▸ What is asked:
In the essay on meaning and purpose, why must a person's mission and destiny be discovered rather than invented? Answer in one to three sentences.

▸ Text block:

::::

Originally published January 7, 2005

Happiness cannot be long sustained unless one lives a life of meaning and purpose. How does one obtain a strong sense of meaning and purpose? Meaning is derived from things which are transcendent and universal. Such things are not accessible to the individual unless man has a nature that is universal to all people. Purpose comes from the idea that the individual is uniquely designed for a special destiny. One has a destiny for which one was created and to which one is called. A universal nature and a special design sound contradictory, but they are actually complimentary. It is difficult to sustain a sense of individual purpose without a source of meaning. Meaning can seem irrelevant if it is not expressed in or connected to a purpose.

Meaning

Meaning is derived from God, from universal truths, and from solidarity with one's fellows. One cannot enjoy human solidarity unless there are traits that are universal among all people. There can be no accessible universal truths without a universal human nature. There cannot be One God for all people and universal truths which impart meaning unless there is a universal human nature. The existence of universal truths and a universal human nature is powerful circumstantial evidence for the existence of God. Those involved in Christian apologetics, take note!

In my youth, I heard a man say, "My life has meaning because I am loved by God with an eternal love." Love is often the channel through which meaning is discovered. Men who love the truth discover meaning when that first lightning bolt of transcendent truth strikes their heart. Human love between man and woman sometimes leads to a sublime sense of being mystically connected to the universe. As the two become one in marriage, they transcend the petty self and feel a solidarity with all mankind.

Purpose

Without individuality, a person cannot have a special mission in life and be distinguished as having special talents and virtues. A hero cannot arise from a group of identical clones or a group-think cult. One derives a sense of purpose from a special mission or destiny or a sense that one is doing God's will. Many Americans think they can invent their mission and their destiny. This is a fundamental error of our world. A mission and a destiny must be discovered, not arbitrarily selected from a menu of choices or conjured from a fantasy ideal. A true purpose must unfold from how one has been designed or as a result of a personal developmental journey which Providence sets before one and to which one is faithful. In some cases, the destiny is revealed in a moment of revelation. The Apostle Paul was such a case.

The Apostle Paul did not choose to be an Apostle. He was chosen by God. At the end of his life, Paul exclaimed, "I have fought a good fight, I have finished my course. I have kept the faith. Henceforth there is laid up for me a crown of glory..." (2 Timothy 4:7, 8). This is the cry of victory. He finished the journey of destiny that was chosen by Providence and faithfully completed his appointed task. It was a special blessing for him to know it before death. To die complete and fulfilled as a victor is the most sublime of earthly glories. Paul is the man of purpose extraordinaire.

::::

▸ Entries provided:

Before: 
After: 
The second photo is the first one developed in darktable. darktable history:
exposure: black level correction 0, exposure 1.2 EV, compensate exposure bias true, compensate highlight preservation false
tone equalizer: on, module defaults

::::

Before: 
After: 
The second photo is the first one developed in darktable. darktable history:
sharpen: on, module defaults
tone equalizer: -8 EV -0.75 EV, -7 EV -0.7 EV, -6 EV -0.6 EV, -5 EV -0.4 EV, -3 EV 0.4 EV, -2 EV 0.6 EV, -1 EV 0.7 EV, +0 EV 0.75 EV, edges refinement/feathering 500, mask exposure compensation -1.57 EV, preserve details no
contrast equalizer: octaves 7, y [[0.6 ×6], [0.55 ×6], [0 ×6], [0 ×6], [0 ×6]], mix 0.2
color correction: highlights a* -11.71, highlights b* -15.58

::::

▸ Worked answer:
According to the essay, a true purpose has to unfold from how a person has been designed, or from a personal developmental journey that Providence sets before that person and to which the person stays faithful. A mission therefore cannot be picked arbitrarily from a menu of choices or conjured from a fantasy ideal.